Domestic team information
- 2018–2023: Northamptonshire
- 2022–2024: Sunrisers
- 2025–present: Essex

Career statistics
| Competition | WODI | WLA | WT20 |
| Matches | 4 | 33 | 33 |
| Runs scored | 46 | 653 | 562 |
| Batting average | 11.50 | 28.39 | 24.43 |
| 100s/50s | 0/0 | 0/5 | 0/1 |
| Top score | 24 | 76 | 65 |
| Balls bowled | 36 | 1,139 | 276 |
| Wickets | 1 | 37 | 9 |
| Bowling average | 26.00 | 20.86 | 27.55 |
| 5 wickets in innings | 0 | 0 | 0 |
| 10 wickets in match | 0 | 0 | 0 |
| Best bowling | 1/26 | 4/45 | 2/11 |
| Catches/stumpings | 2/– | 11/– | 10/– |
- Source: CricketArchive, 19 October 2024

= Jodi Grewcock =

English cricketer (born 2004)

Jodi Louise Grewcock (born 30 November 2004) is an English cricketer who currently plays for Essex. She plays as a left-handed batter and right-arm leg break bowler.

==Domestic career==
Grewcock made her county debut in 2018, for Northamptonshire against Durham in the Women's Twenty20 Cup. She played six matches for the side in 2019, across the County Championship and Twenty20 Cup. After playing four matches in the 2021 Women's Twenty20 Cup, her breakthrough season came in the 2022 Women's Twenty20 Cup, as she was the side's leading run-scorer, with 217 runs from 8 innings. She made her maiden Twenty20 half-century against Leicestershire, scoring 65 in her side's 65 run victory.
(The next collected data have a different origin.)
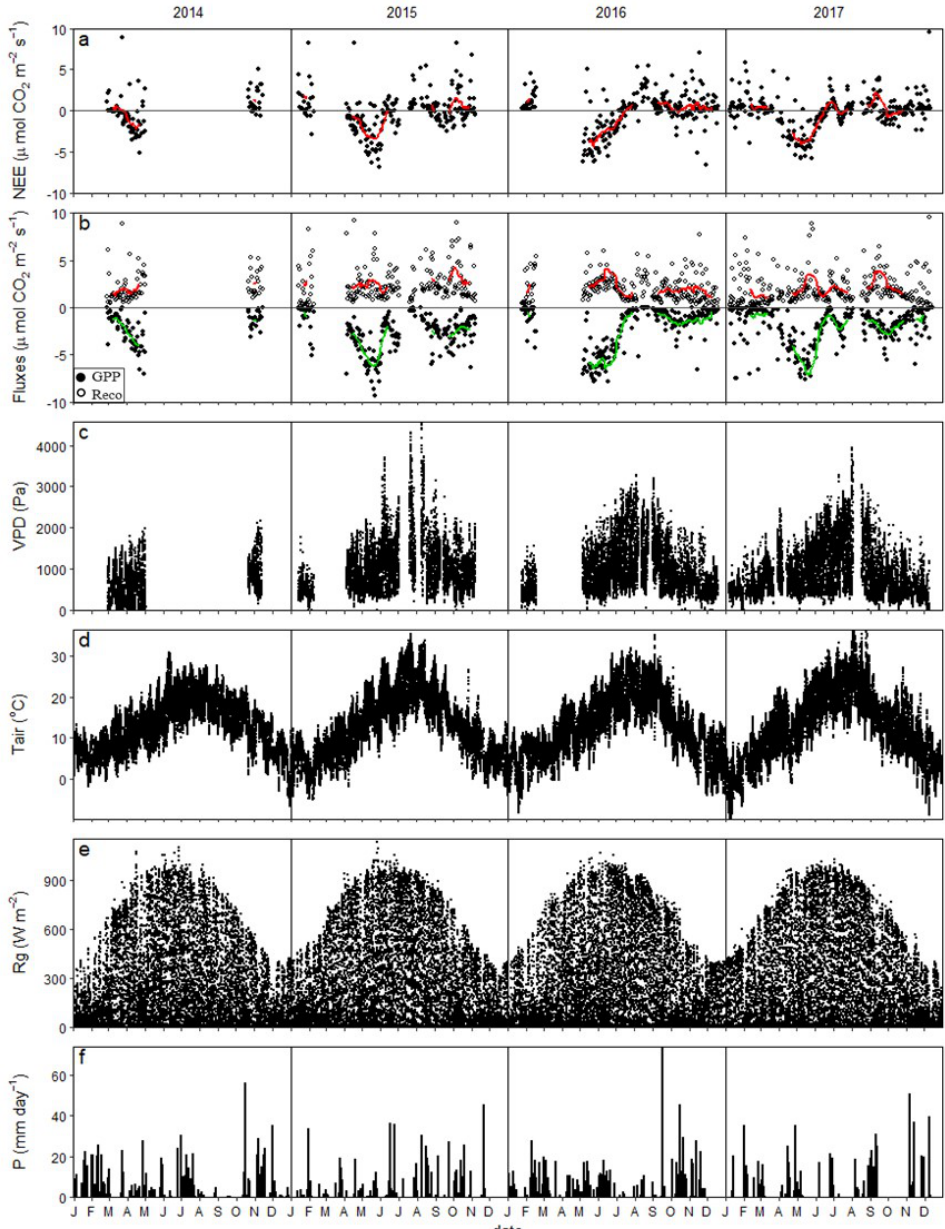
Figure 2. Daily average of NEE ( a ) (the red line represents the moving average of daily NEE with a 20 days window); R eco and GPP ( b ) (the green and red lines represent the moving average of daily GPP and R eco , respectively; 30 min average of VPD ( c ), Tair ( d ), Rg ( e ) and total daily precipitation ( f ) recorded between 2014 and 2017 at the study site.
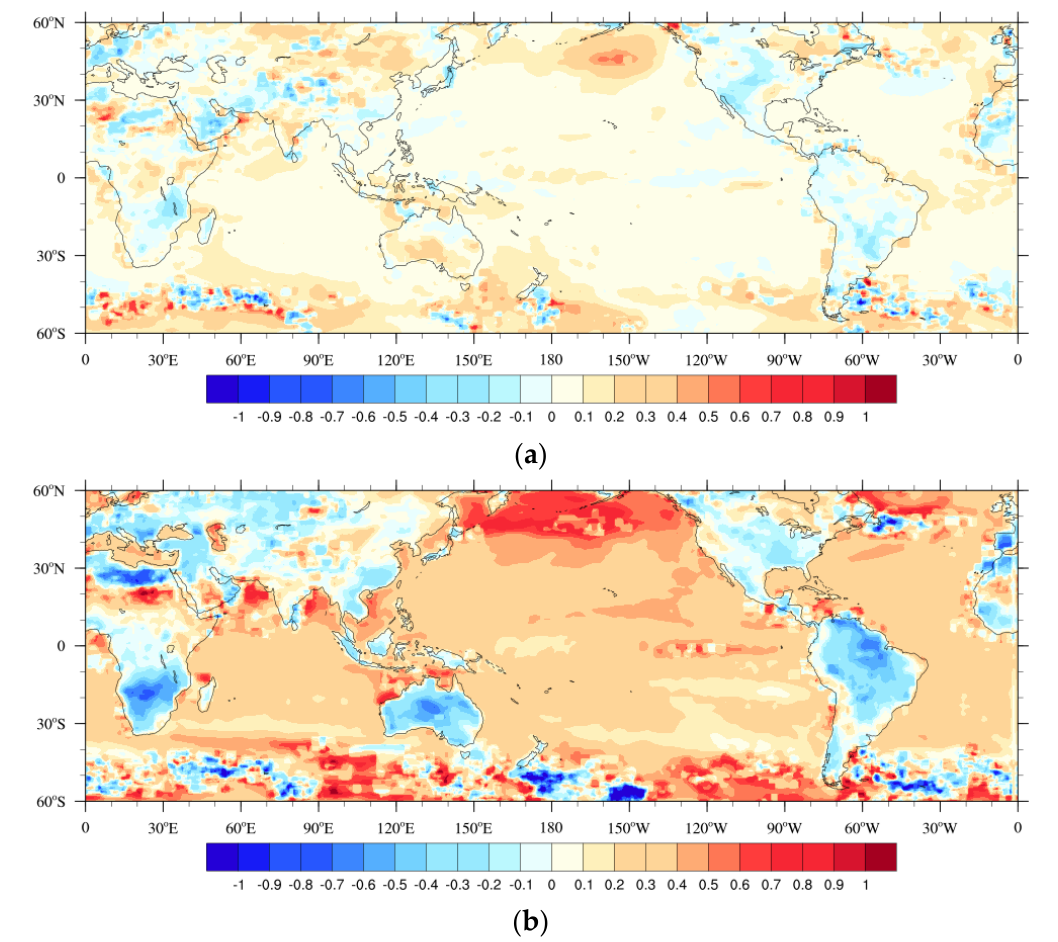
Figure 6. Spatial distribution of multi-model mean relative efficiency anomaly across the CMIP5 simulations. (a) Difference in LE/H between 1860 and 2005 normalized by the mean LE/H value of 1850–1860 in the historical Scenario. ( b ) Difference in LE/H between 2006 and 2100 normalized by the mean LE/H value of 1995–2005 in the RCP8.5 scenario.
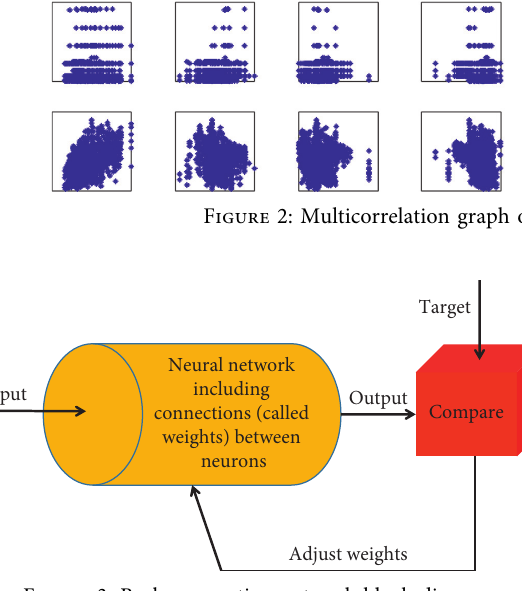
Figure 3: Backpropagation network block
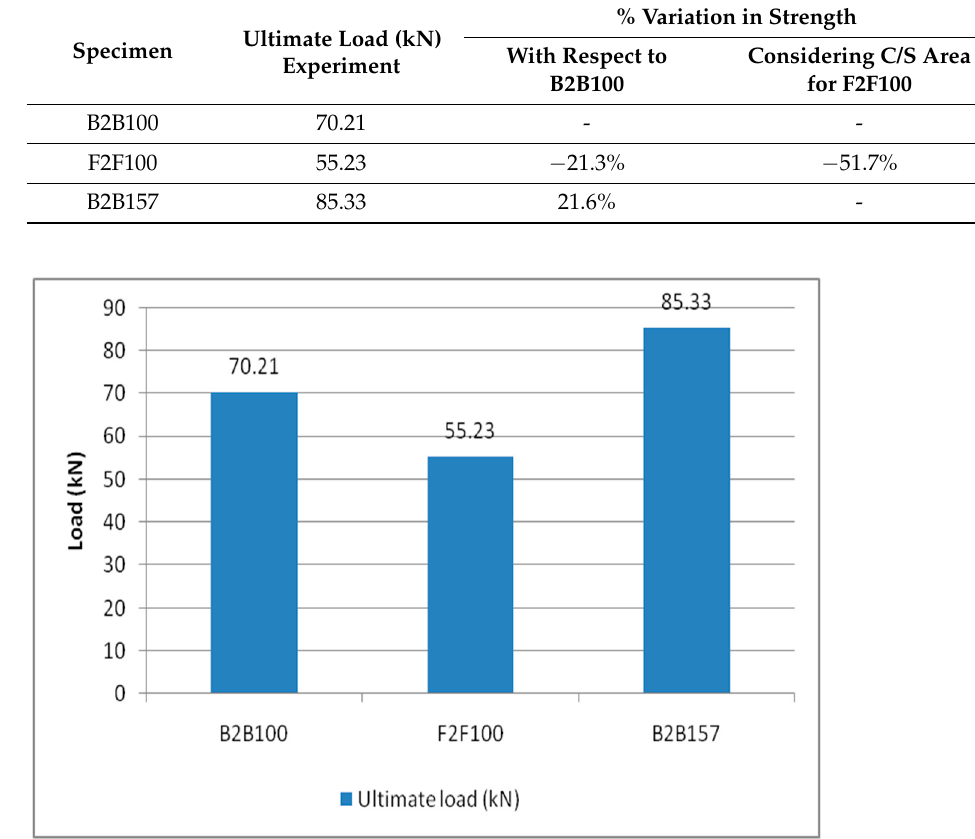
Figure 14. Ultimate load carrying capacity.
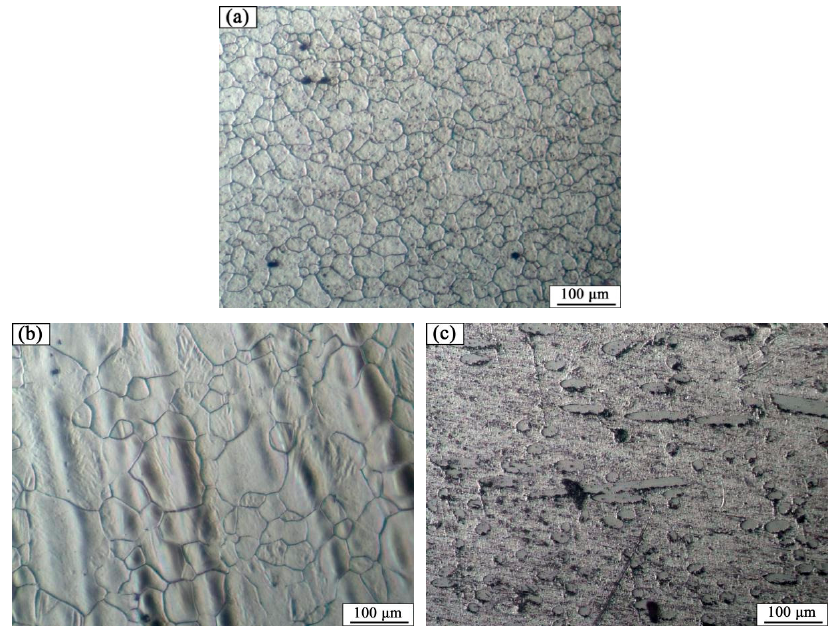
Figure 3. The microstructures of base materials ( a ) AZ31B magnesium alloy plate, ( b ) AZ31B magnesium alloy rivet, and ( c ) FRP plate.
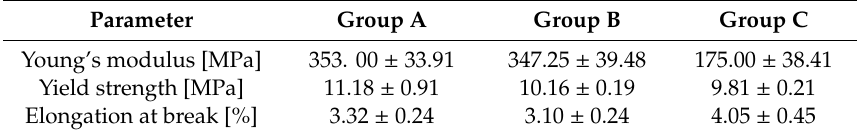
Table 4. Results of the bending tests.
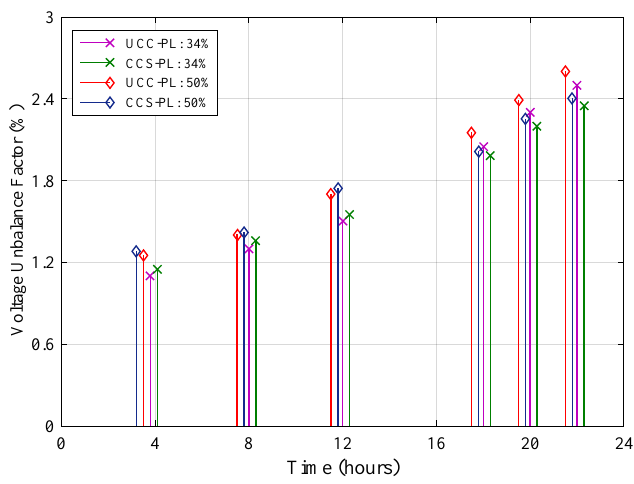
Figure 14. Voltage unbalances (%) at a load bus R15 in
In the 2023 Women's Twenty20 Cup, she played seven matches, scoring 137 runs and taking two wickets.

Grewcock was included in the Sunrisers Academy squad for 2021. She was again named in the Sunrisers Academy for the 2022 season, but was promoted to the first team squad in May 2022. She made her debut for the side on 11 September 2022, against Lightning in the Rachael Heyhoe Flint Trophy, scoring 35. She played one more match for the side in 2022, scoring 5 runs and taking 2/27 against Central Sparks. In February 2023, it was announced that Grewcock had signed her first professional contract with Sunrisers. On 22 April 2023, she scored her maiden half-century in professional cricket, with 69 against Southern Vipers. She went on to play 11 matches overall for the side that season, all in the Rachael Heyhoe Flint Trophy, scoring two further half-centuries as well as taking 14 wickets at an average of 16.28, the joint-most for the side. In 2024, she played 26 matches for Sunrisers, across the Rachael Heyhoe Flint Trophy and the Charlotte Edwards Cup, scoring two half-centuries and taking 24 wickets, including being the side's joint-leading wicket-taker in the Rachael Heyhoe Flint Trophy.